:: Extrait du texte
Lettre du Cabinet d’Avocat – Septembre / Octobre 2023

Madame, Monsieur le Président,

 
Madame, Monsieur le Maire,
 
Nous vous souhaitons une bonne lecture de la Lettre du Cabinet

 

Loi reconstruction : des mesures d’application décevantes

L’essentiel :

La loi « reconstruction » du 25 juillet 2023 annonçait la publication d’ordonnances pour son application. C’est chose faite.


A la suite des émeutes de juin-juillet dernier, le Gouvernement s’était empressé de faire voter la loi dite « reconstruction » n° 2023-656 du 25 juillet 2023 qui portait habilitation à prendre trois ordonnances :


– L’une permettant, sur le plan urbanistique, d’accélérer l’instruction des demandes d’autorisations d’urbanisme

– L’autre permettant de simplifier le recours aux marchés publics pour les opérations de reconstruction

– La dernière pour faciliter le financement de telles opérations.
 
On retiendra, au bilan, les mesures suivantes.

 

Sur le plan urbanistique (ordonnance n° 2023-870 du 13 septembre 2023) :
 
Du point de vue du droit de l’urbanisme, l’ordonnance déroge d’abord à l’article L111-15 en permettant la reconstruction à l’identique en toute circonstance, même si un PLU ou un PRR l’interdit.
 

Il est par ailleurs permis aux collectivités, sous réserve de ne pas modifier la destination du bâtiment, de modifier l’existant dans la limite de 5% du gabarit initial, voire au-delà si la modification est motivée par un objectif d’amélioration de la performance énergétique ou par une mise aux normes accessibilité sécurité.

 
Le délai d’instruction de demandes de permis est par ailleurs ramené à un mois et les majorations des délais d’instruction à raison de la consultation d’un organisme tiers sont ramenés à quinze jours.
 
Enfin, lorsque la réalisation des travaux nécessite la réalisation préalable d’une procédure de participation du public, l’autorité compétente peut toujours recourir à la participation par voie électronique.
 
 
Sur le plan commande publique (ordonnance n° 2023-660 du 26 juillet 2023)
::::
:: Données extraites
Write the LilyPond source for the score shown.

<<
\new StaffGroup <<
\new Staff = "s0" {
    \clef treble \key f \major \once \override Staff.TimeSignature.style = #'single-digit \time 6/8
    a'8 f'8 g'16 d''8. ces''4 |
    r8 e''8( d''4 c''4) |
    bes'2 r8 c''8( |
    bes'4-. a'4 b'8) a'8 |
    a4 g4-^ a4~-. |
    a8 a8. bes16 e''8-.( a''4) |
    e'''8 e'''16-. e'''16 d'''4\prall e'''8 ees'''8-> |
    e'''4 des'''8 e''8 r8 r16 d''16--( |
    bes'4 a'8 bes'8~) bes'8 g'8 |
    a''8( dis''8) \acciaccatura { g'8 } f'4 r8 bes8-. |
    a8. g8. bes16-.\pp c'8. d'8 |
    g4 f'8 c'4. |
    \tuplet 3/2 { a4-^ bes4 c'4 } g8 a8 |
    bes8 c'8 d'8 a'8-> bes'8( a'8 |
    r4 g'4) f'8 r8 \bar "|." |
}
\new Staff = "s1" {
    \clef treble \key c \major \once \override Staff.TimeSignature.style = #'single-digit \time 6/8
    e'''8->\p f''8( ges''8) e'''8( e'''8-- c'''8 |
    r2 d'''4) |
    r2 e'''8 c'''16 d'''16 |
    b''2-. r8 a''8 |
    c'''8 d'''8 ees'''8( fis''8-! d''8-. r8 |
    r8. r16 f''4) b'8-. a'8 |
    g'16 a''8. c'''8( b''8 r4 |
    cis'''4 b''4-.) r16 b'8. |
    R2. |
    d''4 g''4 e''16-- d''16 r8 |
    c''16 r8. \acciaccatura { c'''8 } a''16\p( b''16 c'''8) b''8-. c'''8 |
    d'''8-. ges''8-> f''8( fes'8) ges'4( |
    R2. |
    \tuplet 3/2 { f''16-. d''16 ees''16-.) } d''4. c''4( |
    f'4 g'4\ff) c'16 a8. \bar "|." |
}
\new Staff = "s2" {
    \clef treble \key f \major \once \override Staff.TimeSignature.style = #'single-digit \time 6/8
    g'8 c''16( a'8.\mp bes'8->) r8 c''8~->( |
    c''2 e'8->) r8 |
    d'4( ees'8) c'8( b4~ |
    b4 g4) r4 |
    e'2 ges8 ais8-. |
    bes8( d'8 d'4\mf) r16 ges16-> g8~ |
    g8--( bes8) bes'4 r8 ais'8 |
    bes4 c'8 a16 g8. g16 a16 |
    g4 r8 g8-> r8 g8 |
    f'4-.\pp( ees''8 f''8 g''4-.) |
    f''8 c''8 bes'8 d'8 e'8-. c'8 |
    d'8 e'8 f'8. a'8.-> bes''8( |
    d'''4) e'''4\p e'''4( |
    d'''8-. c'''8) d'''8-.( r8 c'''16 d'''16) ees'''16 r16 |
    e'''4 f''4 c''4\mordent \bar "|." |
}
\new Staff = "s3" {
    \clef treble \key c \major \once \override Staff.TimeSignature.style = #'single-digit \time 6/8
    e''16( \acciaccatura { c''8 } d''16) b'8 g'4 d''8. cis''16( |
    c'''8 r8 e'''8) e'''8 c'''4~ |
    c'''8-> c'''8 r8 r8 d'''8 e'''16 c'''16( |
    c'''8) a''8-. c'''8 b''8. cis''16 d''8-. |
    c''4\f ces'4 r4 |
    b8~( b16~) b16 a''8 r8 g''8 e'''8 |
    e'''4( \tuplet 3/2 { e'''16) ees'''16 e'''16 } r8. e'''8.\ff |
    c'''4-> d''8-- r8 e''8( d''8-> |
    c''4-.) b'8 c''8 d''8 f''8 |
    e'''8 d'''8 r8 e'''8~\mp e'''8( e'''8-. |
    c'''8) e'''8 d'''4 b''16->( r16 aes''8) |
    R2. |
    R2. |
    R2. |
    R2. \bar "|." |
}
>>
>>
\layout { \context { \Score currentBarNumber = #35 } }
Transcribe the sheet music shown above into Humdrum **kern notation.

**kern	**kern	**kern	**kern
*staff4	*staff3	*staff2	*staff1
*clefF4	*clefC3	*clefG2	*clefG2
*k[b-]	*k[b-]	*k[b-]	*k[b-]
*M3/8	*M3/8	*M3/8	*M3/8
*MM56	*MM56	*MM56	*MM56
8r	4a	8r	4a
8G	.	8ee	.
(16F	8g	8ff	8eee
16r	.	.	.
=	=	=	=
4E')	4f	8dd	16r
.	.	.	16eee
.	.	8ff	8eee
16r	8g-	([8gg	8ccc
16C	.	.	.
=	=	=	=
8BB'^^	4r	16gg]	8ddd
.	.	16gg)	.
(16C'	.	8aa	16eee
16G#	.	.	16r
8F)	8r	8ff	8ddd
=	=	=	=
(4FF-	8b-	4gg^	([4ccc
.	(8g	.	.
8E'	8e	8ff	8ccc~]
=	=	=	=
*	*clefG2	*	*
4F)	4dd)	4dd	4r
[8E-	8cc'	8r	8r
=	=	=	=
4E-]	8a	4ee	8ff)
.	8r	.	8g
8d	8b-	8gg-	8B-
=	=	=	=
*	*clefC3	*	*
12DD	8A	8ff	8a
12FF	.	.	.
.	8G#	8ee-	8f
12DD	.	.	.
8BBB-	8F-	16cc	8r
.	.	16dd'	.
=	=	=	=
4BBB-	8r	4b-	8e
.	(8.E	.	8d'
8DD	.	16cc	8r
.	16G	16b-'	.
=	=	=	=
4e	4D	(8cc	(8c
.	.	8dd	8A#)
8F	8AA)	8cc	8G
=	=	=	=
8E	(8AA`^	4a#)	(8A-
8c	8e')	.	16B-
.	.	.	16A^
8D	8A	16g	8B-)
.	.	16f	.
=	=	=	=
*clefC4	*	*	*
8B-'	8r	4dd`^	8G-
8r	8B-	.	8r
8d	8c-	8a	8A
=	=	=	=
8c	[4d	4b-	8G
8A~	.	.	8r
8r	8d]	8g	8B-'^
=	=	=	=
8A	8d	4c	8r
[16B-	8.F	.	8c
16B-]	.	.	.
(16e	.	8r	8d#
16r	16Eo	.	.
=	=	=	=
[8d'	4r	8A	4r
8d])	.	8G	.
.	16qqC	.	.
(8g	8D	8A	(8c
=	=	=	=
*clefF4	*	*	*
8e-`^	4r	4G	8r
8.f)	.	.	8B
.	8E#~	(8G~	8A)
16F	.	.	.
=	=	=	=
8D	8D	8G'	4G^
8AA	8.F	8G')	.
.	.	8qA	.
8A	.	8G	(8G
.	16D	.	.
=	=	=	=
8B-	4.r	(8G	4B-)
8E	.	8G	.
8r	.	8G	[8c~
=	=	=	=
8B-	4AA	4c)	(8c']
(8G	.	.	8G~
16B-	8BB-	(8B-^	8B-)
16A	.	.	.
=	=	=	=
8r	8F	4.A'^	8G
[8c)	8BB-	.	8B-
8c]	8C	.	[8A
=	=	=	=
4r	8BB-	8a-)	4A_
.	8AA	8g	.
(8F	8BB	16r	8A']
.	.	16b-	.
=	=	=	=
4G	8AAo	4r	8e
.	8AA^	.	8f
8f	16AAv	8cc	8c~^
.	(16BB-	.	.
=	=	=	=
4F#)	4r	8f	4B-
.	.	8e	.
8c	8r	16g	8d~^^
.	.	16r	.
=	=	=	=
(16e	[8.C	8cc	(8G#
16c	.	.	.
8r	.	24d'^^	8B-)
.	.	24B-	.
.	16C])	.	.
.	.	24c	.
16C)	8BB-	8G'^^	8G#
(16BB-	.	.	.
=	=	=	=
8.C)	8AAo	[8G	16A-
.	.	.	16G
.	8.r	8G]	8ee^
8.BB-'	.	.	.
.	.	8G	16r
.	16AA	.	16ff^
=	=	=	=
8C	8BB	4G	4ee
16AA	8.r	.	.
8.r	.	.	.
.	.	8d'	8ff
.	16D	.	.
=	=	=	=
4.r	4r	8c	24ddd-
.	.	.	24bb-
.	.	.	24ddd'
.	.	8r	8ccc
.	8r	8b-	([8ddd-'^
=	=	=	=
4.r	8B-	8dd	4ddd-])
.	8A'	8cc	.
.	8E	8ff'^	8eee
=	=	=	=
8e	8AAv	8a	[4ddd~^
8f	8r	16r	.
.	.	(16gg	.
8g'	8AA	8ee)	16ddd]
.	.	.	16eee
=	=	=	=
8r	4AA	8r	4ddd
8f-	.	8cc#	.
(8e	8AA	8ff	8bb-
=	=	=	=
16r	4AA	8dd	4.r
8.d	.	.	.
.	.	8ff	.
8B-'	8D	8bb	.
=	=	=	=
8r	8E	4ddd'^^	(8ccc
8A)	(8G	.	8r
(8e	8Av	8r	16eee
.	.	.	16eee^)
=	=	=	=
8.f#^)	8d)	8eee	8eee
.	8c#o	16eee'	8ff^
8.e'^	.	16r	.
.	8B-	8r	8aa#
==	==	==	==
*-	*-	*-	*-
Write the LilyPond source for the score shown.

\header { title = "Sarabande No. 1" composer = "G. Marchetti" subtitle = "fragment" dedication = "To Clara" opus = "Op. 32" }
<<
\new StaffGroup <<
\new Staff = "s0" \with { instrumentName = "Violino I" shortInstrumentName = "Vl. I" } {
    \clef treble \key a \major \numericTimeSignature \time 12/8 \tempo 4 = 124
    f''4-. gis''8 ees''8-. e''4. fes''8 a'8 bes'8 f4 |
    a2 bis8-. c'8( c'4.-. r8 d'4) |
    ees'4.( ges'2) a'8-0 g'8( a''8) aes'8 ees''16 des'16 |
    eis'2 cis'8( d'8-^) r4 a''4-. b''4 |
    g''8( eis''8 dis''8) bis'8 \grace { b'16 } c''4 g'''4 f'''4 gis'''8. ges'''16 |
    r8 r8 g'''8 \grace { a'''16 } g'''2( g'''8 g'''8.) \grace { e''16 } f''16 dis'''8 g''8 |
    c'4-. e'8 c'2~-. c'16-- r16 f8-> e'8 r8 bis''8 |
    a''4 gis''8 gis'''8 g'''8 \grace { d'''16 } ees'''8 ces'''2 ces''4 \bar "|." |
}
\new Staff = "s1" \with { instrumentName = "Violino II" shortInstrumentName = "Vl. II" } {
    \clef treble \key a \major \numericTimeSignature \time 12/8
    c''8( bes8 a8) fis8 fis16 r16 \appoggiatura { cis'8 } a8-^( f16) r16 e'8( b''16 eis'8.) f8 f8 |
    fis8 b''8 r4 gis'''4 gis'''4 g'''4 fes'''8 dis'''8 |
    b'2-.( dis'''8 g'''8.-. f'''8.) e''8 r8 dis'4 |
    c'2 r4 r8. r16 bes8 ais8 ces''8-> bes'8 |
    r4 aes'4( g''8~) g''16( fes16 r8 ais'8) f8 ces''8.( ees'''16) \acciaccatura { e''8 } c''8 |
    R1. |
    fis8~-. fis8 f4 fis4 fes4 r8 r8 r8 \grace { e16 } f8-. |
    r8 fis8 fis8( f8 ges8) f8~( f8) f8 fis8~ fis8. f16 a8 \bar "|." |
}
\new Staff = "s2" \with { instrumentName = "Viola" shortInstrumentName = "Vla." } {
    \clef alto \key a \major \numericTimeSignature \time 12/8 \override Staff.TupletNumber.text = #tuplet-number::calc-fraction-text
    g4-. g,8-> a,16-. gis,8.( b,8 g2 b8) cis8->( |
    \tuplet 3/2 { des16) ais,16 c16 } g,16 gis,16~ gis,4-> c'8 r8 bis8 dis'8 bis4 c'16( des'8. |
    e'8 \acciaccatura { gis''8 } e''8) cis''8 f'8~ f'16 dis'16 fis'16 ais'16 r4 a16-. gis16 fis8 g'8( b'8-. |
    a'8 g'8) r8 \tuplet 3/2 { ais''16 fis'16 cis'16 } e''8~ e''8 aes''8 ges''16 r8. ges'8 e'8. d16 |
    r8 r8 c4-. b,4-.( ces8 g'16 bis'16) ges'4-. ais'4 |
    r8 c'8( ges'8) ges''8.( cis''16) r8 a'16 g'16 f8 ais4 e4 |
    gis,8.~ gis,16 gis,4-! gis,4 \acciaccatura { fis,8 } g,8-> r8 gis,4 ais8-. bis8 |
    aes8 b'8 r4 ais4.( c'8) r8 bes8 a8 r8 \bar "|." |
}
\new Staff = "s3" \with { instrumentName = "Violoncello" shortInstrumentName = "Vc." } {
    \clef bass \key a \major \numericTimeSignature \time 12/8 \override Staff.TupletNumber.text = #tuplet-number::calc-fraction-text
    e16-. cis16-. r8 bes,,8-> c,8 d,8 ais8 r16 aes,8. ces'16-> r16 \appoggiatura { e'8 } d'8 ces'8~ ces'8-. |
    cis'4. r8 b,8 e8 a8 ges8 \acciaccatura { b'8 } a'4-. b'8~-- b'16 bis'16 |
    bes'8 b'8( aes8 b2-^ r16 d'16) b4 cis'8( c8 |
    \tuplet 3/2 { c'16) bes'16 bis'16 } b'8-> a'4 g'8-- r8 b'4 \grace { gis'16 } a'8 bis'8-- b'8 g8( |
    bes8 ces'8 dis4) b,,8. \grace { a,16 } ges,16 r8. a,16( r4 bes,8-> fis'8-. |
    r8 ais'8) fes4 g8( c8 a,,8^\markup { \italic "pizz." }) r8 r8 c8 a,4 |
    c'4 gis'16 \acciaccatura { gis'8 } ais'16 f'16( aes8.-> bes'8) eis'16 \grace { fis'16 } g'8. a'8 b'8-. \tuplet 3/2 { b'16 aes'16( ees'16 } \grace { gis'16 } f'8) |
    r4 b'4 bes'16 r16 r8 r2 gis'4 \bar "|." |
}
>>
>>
::::
**Consigne**
Reprenez la lettre du cabinet sur la loi « reconstruction » et poursuivez-la à partir de sa dernière phrase.

**Réponse**
La nécessité de procéder à une publicité est supprimée pour les travaux strictement nécessaire à la reconstruction et à la réfection dont la valeur estimée est inférieure à 1 500 000 € ainsi que pour les lots inférieurs à 1 000 000 € à la condition que le montant total des lots en cause n’excède pas 20 % du montant total de l’opération.

 
Cette disposition, n’exonère toutefois pas de mise en concurrence préalable ; on peine dès lors à savoir quelle procédure suivre précisément…
 
Plus intéressant, l’ordonnance permet de se dispenser de l’obligation d’allotissement et permet de recourir aux marchés de construction réalisation en toutes circonstances.
 
Les possibilités ouvertes par l’ordonnance supposent que la consultation démarre au plus tard le 29 avril 2024.
 
 
Sur le plan du financement (ordonnance n° 2023-871 du 13 septembre 2023)
 
Sur ce point, le bilan est maigre : outre le déplafonnement des fonds de concours entre EPCI et communes, et le déplafonnement de la participation minimale du maître d’ouvrage (permettant un subventionnement au-delà de 80 %), il est simplement prévu que le remboursement par le FCTVA intervienne l’année d’exécution des dépenses.

 

Information des agents sur les règles essentielles de leurs fonctions

L’essentiel :
Un décret du 30 août 2023 applicable dès le surlendemain impose aux collectivité d’informer les agents territoriaux des informations et règles essentielles de leurs fonctions.

En transposition (presque) tardive d’une directive européenne, le décret n° 2023-845 du 30 août 2023 vient imposer aux collectivités d’informer tous les agents nouvellement recrutés (ou mutés), titulaires ou contractuels, sur un certain nombre d’informations relatives à leur fonction.

Cette obligation s’applique aussi, à leur demande expresse, à tous les agent recrutés antérieurement au 1er septembre 2023.

Les informations concernées, dont on se dispensera de la reprise exhaustive, sont listées à l’article 2 du décret.

Tout au plus est-il utile de rappeler que la communication doit intervenir dans les sept jours de la prise de fonction, du changement de situation de l’agent ou de la demande de communication, par des écrits remis en mains propres ou adressés par LRAR.

Un arrêté du 30 août 2023 (NOR : TFPF2314927A) vient faciliter la tâche des collectivités par la création d’un modèle de document d’information pour les titulaires.
Pour ce qui concerne les contractuels,  l’article 7 du décret précise les éléments à intégrer dans les contrats afin de respecter l’obligation.

Marchés publics successifs ayant le même objet : attention à bien résilier

L’essentiel :

La Cour administrative d’appel de Marseille vient indiquer que la passation de marchés successifs ayant le même objet vaut résiliation automatique du premier marché, avec les risques qu’une telle résiliation emporte.
 

Le cas de figure est connu : un titulaire de marché est défaillant et, pour ne pas retarder la mise en œuvre d’une opération, la collectivité passe immédiatement un nouveau marché en différant la résiliation du marché en cours.

 
La Cour administrative de Marseille (CAA Marseille 25 septembre 2023, n° 22MA00005) vient rappeler qu’en cette matière, la précipitation n’est pas de mise.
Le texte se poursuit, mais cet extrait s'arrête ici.